Storming the runway at Copenhagen Fashion Week to campaign against Denmark’s most recent ban on Islamic burqas, were an army of niqab clad models.
Designer Reza Etamadi protested against the ban with his latest collection for his brand, MUF10, dedicating it to his support of women wearing whatever they want.
“I have a duty to support all women’s freedom of speech thought and free choice we in western countries are known for and proud to have,” said the Danish-based designer.
Since announcing the ban on Islamic face veils, thousands of Muslim and non-Muslim Danes took to the streets of Copenhagen to protest it and marched for 3 hours, as they chanted, “no racists in our streets” and “my life, my choice”.
Reza Etamadi’s show was somewhat controversial as the show included models dressed as police, re-enacting a quite famous and heartfelt instance that happened at the protest where a female Danish officer hugged a woman in a niqab. When spoken to about the show, the Iranian-American designer stated that he had no “unanimous attitude” towards the ban, but did have an opinion that clashes with the new law, and that is, “no man should decide what women should wear.”
Photographed instance where a Danish police officer hugged a Niqabi woman during the protests in Denmark.
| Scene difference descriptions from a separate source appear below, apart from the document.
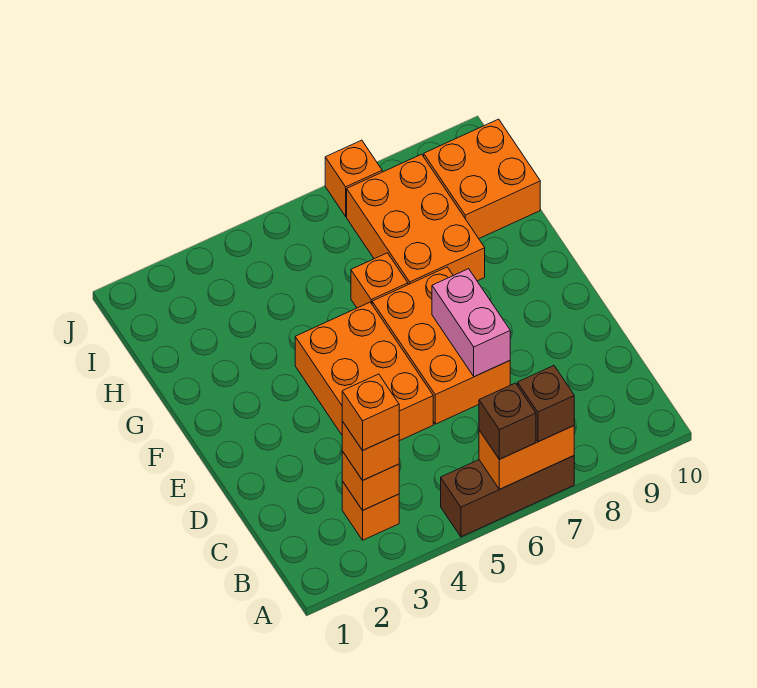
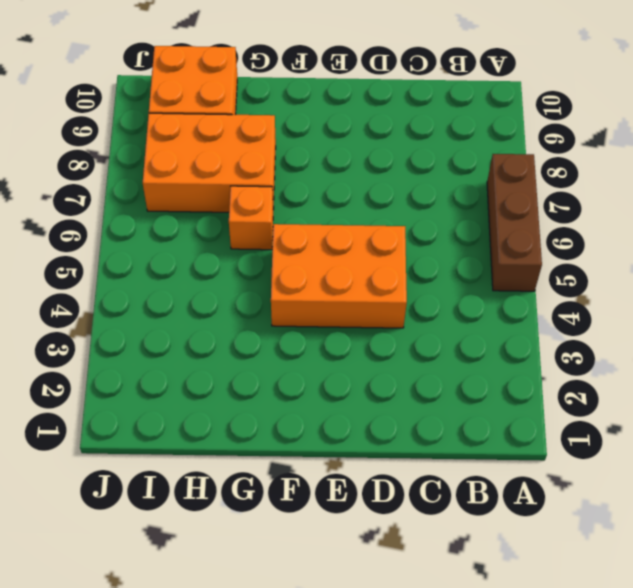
none -> orange 1x1 brick [342,481,399,540]
none -> orange 2x3 brick [372,267,510,424]
none -> orange 1x1 brick [325,140,382,216]

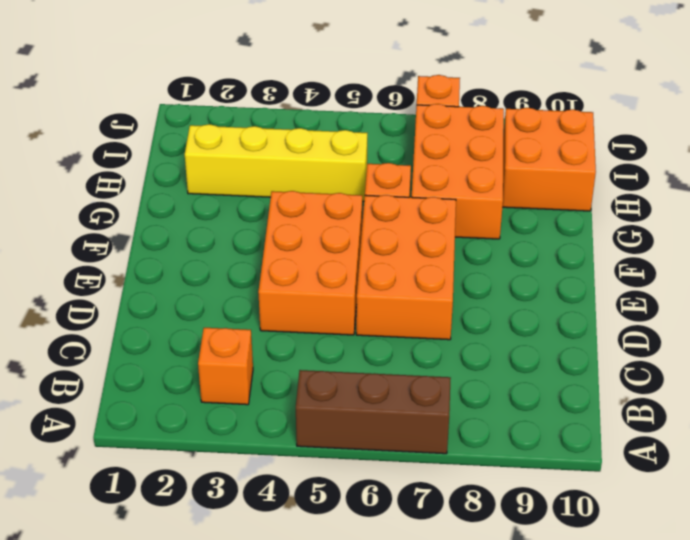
yellow 1x4 brick [185,124,367,201] -> none
none -> orange 1x2 brick [479,426,574,489]
none -> orange 1x1 brick [342,451,399,510]
none -> pink 1x2 brick [432,269,510,377]

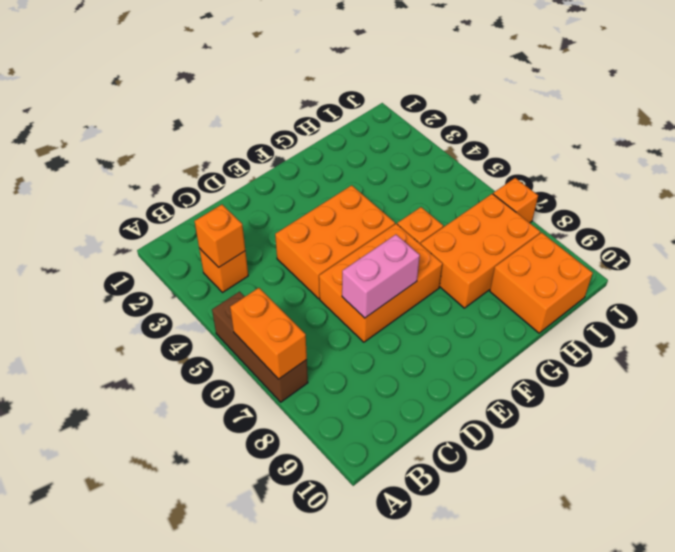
none -> brown 1x1 brick [479,383,536,459]
none -> brown 1x1 brick [518,366,574,442]
none -> orange 1x1 brick [342,421,399,480]

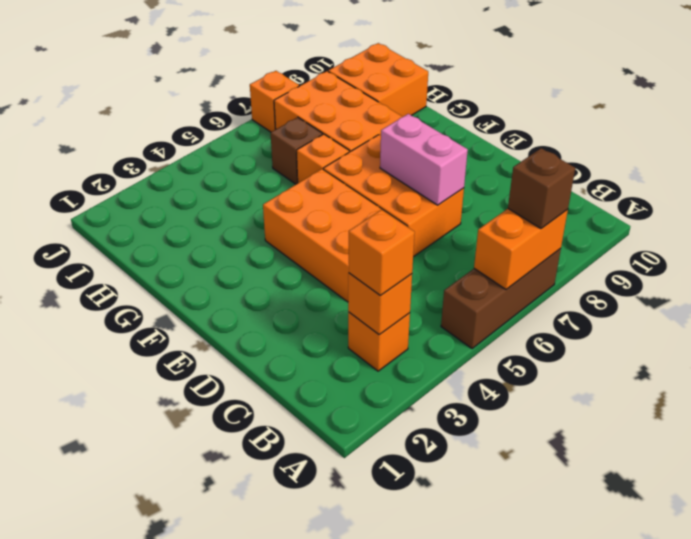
brown 1x1 brick [271,117,323,184] -> brown 1x1 brick moved to [479,383,536,459]
none -> orange 1x1 brick [342,374,399,450]

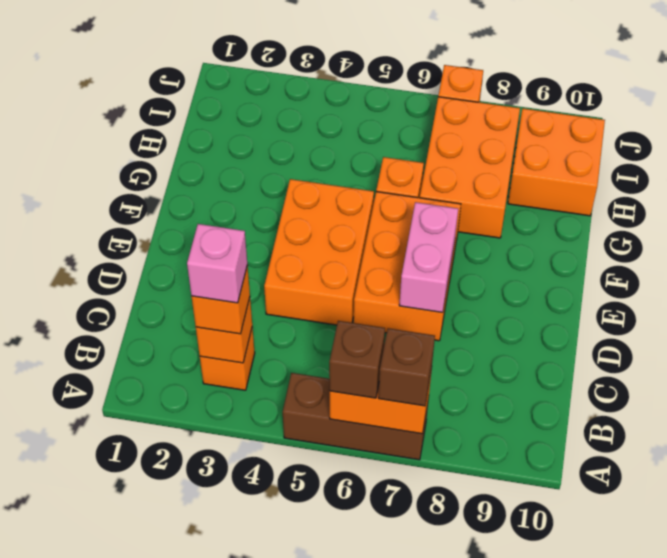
pink 1x1 brick [187,224,247,303] -> orange 1x1 brick [342,374,399,450]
Denmark had first deliberated the burqa-ban in February 2018, where they wouldn’t be permitted to be worn in a public place. The law was passed in May 2018 and came into full effect this month. Should women be seen wearing their niqab, they will be fined 1,000 kroner, which is around $150.
Denmark’s decision to ban the burqa follows other European countries including France, Netherlands, Bulgaria and Bavaria. France had become the first European country to ban the niqab, turbans and religious-wear back in 2011, whilst the Netherlands introduced their ban on face veils in schools, hospitals and public transport this June.